Olavo de Carvalho
Diário do Comércio (editorial), 9 de fevereiro de 2006
Se você escreve uma cartinha aos jornais contra a proibição das preces nas escolas públicas, contra peças de teatro que mostram um Cristo gay ou mesmo contra as matanças de cristãos na China, no Sudão e na Coréia do Norte, você é um fanático fundamentalista, um extremista de direita. Mas, se você ateia fogo em embaixadas e sai pelas ruas ameaçando matar meio mundo para mostrar quanto você odeia uma caricatura de Maomé publicada num pequeno jornal dinamarquês, você é um cidadão de bem no pleno uso do direito de protestar contra um insulto sacrílego. Tal é o critério de julgamento que a mídia internacional acaba de impor à humanidade, com a aprovação explícita ou implícita de vários governos europeus, da ONU, do presidente George W. Bush e até – mas será o Benedito? – do Papa. A unanimidade mundial dos bem-pensantes contra os dinamarqueses brotou na mesma semana em que o Congresso americano está votando uma lei – mais uma, na escalada da repressão anticristã inaugurada seis décadas atrás por Franklin D. Roosevelt – que suprime toda ajuda estatal para internação em asilo no caso de qualquer velhinho com Alzheimer que, nos cinco anos anteriores, tenha cometido o pecado de dar contribuição em dinheiro a alguma igreja, mesmo no montante de um dólar ou dois. Não consta que S. Santidade tenha protestado contra essa discriminação ostentiva – mas desenhar o Profeta, ah, isto o Vaticano não tolera.
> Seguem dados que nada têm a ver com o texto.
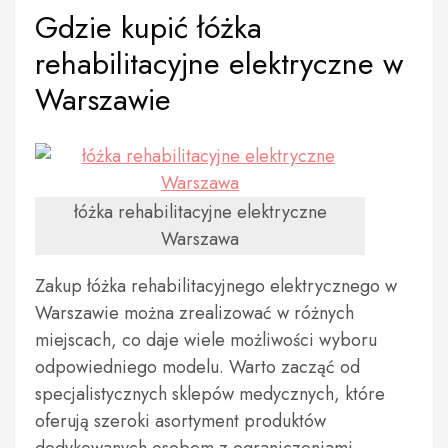
Gdzie kupić łóżka
rehabilitacyjne elektryczne w
Warszawie
łóżka rehabilitacyjne elektryczne
Warszawa
Zakup łóżka rehabilitacyjnego elektrycznego w
Warszawie można zrealizować w różnych
miejscach, co daje wiele możliwości wyboru
odpowiedniego modelu. Warto zacząć od
specjalistycznych sklepów medycznych, które
oferują szeroki asortyment produktów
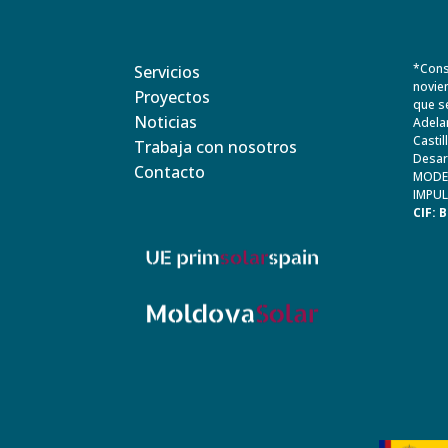
*Cons
Servicios
novie
Proyectos
que s
Noticias
Adelan
Casti
Trabaja con nosotros
Desar
Contacto
MODER
IMPUL
CIF: 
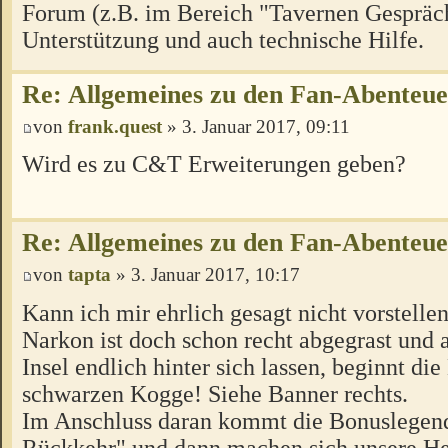
Forum (z.B. im Bereich "Tavernen Gespräch
Unterstützung und auch technische Hilfe.
Re: Allgemeines zu den Fan-Abenteu
von
frank.quest
» 3. Januar 2017, 09:11
Wird es zu C&T Erweiterungen geben?
Re: Allgemeines zu den Fan-Abenteu
von
tapta
» 3. Januar 2017, 10:17
Kann ich mir ehrlich gesagt nicht vorstellen
Narkon ist doch schon recht abgegrast und a
Insel endlich hinter sich lassen, beginnt di
schwarzen Kogge! Siehe Banner rechts.
Im Anschluss daran kommt die Bonuslegen
Rückkehr" und dann machen sich unsere H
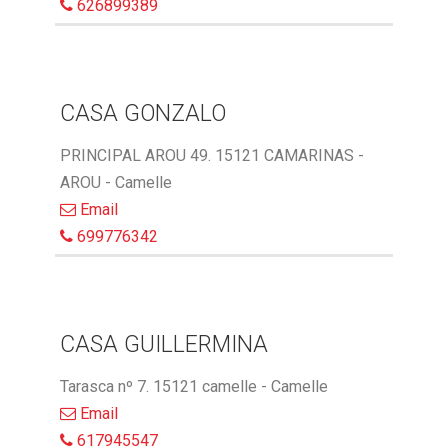
626899389
CASA GONZALO
PRINCIPAL AROU 49. 15121 CAMARINAS -
AROU - Camelle
Email
699776342
CASA GUILLERMINA
Tarasca nº 7. 15121 camelle - Camelle
Email
617945547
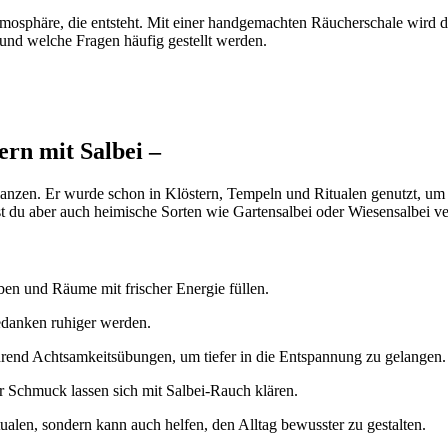
mosphäre, die entsteht. Mit einer handgemachten Räucherschale wird d
 und welche Fragen häufig gestellt werden.
rn mit Salbei –
flanzen. Er wurde schon in Klöstern, Tempeln und Ritualen genutzt, um
nst du aber auch heimische Sorten wie Gartensalbei oder Wiesensalbei 
iben und Räume mit frischer Energie füllen.
edanken ruhiger werden.
end Achtsamkeitsübungen, um tiefer in die Entspannung zu gelangen.
r Schmuck lassen sich mit Salbei-Rauch klären.
Ritualen, sondern kann auch helfen, den Alltag bewusster zu gestalten.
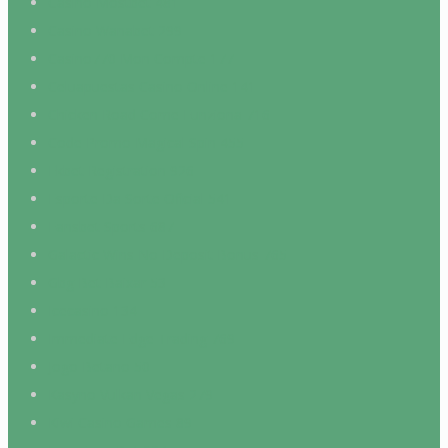
Casino Mostbet 481
Casino Wanabet 299
Casino770 Mon Compte 177
Celuapuestas Casino Online 141
Chicken Road Come Funziona 716
Code Promo Magical Spin 455
Ekbet Registration 926
Esporte Da Sorte Oficial 541
Fansbet Sports 687
Galactic Wins No Deposit Bonus 765
Gbg Bet Baixar 53
Icecasino 134
Immediate Edge Trading 769
Jogo Betano 50
Kasyno Vulkan Vegas 279
Kiwi Casino Games 89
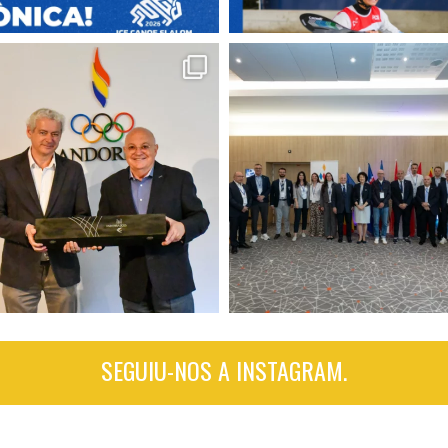
SEGUIU-NOS A INSTAGRAM.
O mais interessante no episódio é que as explosões de ódio antidinamarquês não foram suscitadas pelo conteúdo específico da charge – que a rigor nada diz contra o Islam enquanto tal, apenas contra o terrorismo – e sim pelo simples fato de que ela mostre o Profeta Maomé, o qual pela lei islâmica só pode ser representado com o rosto encoberto. Ao endossar a legitimidade do violento protesto muçulmano, a alta hierarquia católica está simplesmente forçando os fiéis da sua Igreja a obedecer o mandamento de uma religião alheia. De quebra, estende essa mesma obrigação aos protestantes, aos judeus, aos budistas, aos ateus e a tutti quanti. O Islam deve ser mesmo uma religião muito especial, já que suas leis não são obrigatórias só para os muçulmanos, mas para toda a humanidade.
O velho Império Mongol não reconhecia a existência de outros impérios ou de nações independentes. Na sua lei, só existiam duas áreas no mundo: as obedientes e as desobedientes. Estas não passavam de territórios mongóis provisoriamente rebelados, destinados a ser punidos e subjugados mais dia menos dia. O Islam reconhece, oficialmente, a legitimidade de algumas outras religiões, entre as quais o cristianismo e o judaísmo. Mas esse reconhecimento se torna mero formalismo oco a partir do momento em que os fiéis dessas religiões já não podem decidir suas próprias ações de acordo com os mandamentos delas, e em vez disto se vêm obrigados a cumprir mandamentos islâmicos. Para o cristão não há nada de mau em desenhar o rosto de Cristo, nem para o budista em pintar uma imagem do Buda. Pelos critérios de suas religiões respectivas, não pode portanto haver erro ou crime em desenhar o profeta de uma outra religião. Mas quem disse que eles têm o direito de julgar isso de acordo com sua própria religião? Que sigam o Corão e não reclamem.
A imposição da shari’a como lei obrigatória para toda a espécie humana, com a concomitante supressão de todas as leis religiosas concorrentes, é uma das metas mais óbvias do imperialismo cultural islâmico, ponta de lança do imperialismo político e militar. Com a ajuda de praticamente toda a elite ocidental, a luta por objetivo alcançou durante esta semana uma vitória formidável.